*** Texto extraído

Hoy os
transcribo una de las muchas, cientos de cartas, artículos que dedico a mis
hijos, nietos, amigos... El escrito de
hoy hoy tiene como protagonista a mi nieto Gonzalo era muy niño: seis añitos.
Noche de mucho frío. Mi nieto me acompaña. Jugamos
al parchís. Con el cubilete de los dados entre las manos, mira detenidamente la
casilla de la calavera. Súbitamente, pregunta:
-Abuela, ¿qué es la vida?
-La vida -le contesto un poco
desconcertada- son muchas cosas: el
aire, el sol, la lluvia, la alegría, papá y mamá, el hermano...
-Y tú – me interrumpe-, y mi amigo Sergio, y
la prima Amalia, y los titos y Hércules... ¿Sabes, abuela que ya tengo un
músculo? ¡Mira qué bola! - exclama, al tiempo que se sube la manga y trata de forzar un pequeñito músculo.
Continuamos el
juego pero sus ojillos, más bien de mirada triste, se van y se vienen sin cesar
a la susodicha calavera.
-Abuela, ¿por qué se gasta la vida?
-¡Ea!, porque todas las cosas se gastan
-trato de explicarle sin cesar en el juego y sin darle importancia al tema-. ¿No ves cómo se gastan las pilas de tus juguetes?
¿No ves cómo se gasta la suela de tus zapatos? ¿No ves cómo se gastan los
lápices y las gomas...?
-¡Ah..! -exclama como muy convencido-,
pero, cuando nos vayamos al cielo,
vamos a estar con los ojos cerrados o con los ojos abiertos?
-Mejor estamos todos juntos con los ojos
abiertos y mirando las cosas que pasan, pero nos venimos pronto, ¿no abuela?

******

# Qué hay que hacer:
A – Contesta estas preguntas sobre el relato de la partida de parchís:
(i) ¿Cuántos años tenía Gonzalo?
(ii) ¿Qué casilla del tablero mira el niño una y otra vez?
(iii) ¿Qué cosas pone la abuela como ejemplo de lo que se gasta?
B – Según el relato de la partida de parchís, ¿por qué se gasta la vida, en palabras de la abuela? Explícalo en una a tres oraciones.

*** Material recopilado

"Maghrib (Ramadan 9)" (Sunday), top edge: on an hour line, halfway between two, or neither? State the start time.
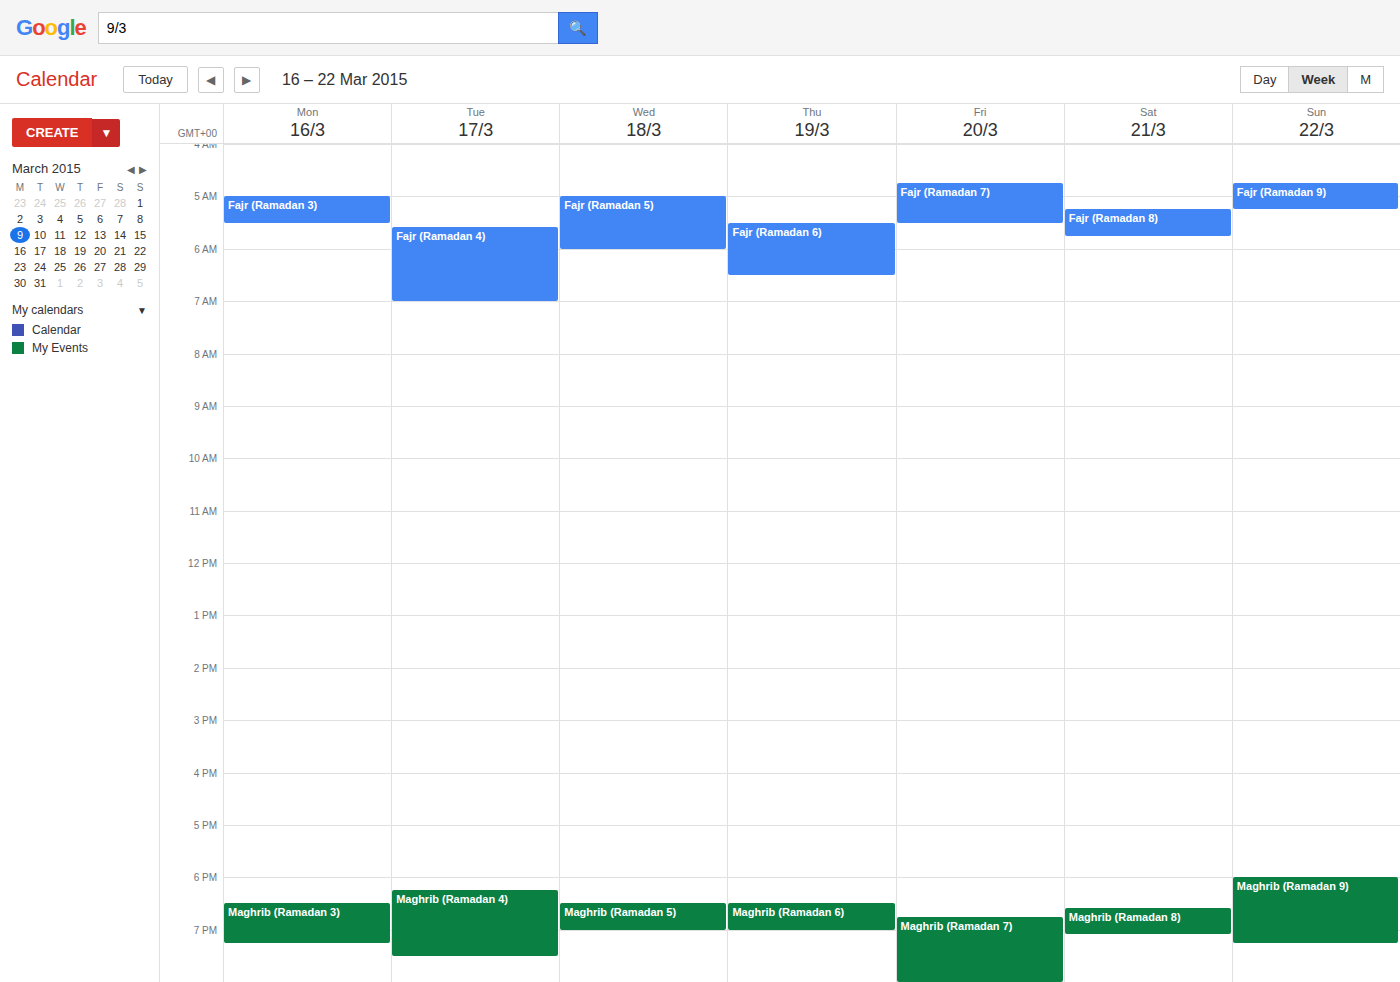
6:00 PM -- exactly on the 6 PM line.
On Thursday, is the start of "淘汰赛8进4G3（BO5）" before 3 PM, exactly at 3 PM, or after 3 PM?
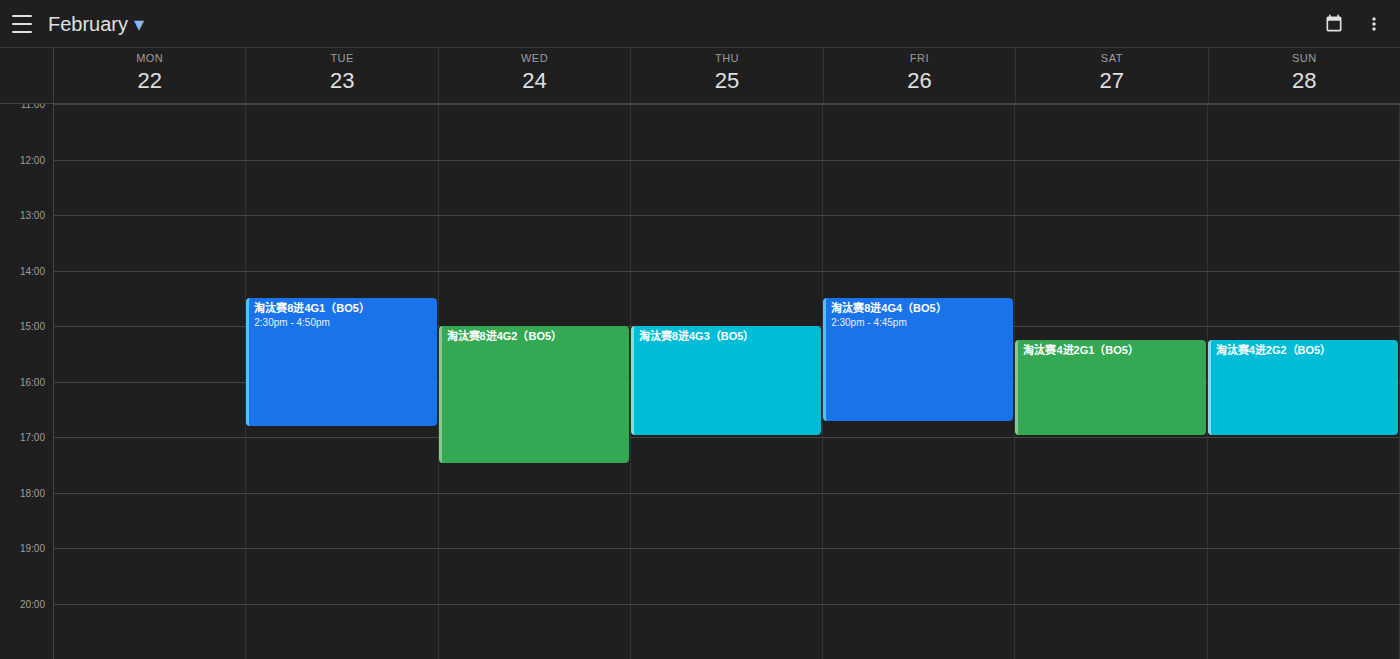
3:00 PM -- exactly at 3 PM, on the 3 PM line.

******

# Soluciones:
A –
(i) Seis años.
(ii) La casilla de la calavera.
(iii) Las pilas de sus juguetes, la suela de sus zapatos y los lápices y las gomas.

B – La abuela le responde a Gonzalo que la vida se gasta porque todas las cosas se gastan. Para que lo entienda, le recuerda cómo se gastan las pilas de sus juguetes, la suela de sus zapatos y los lápices y las gomas.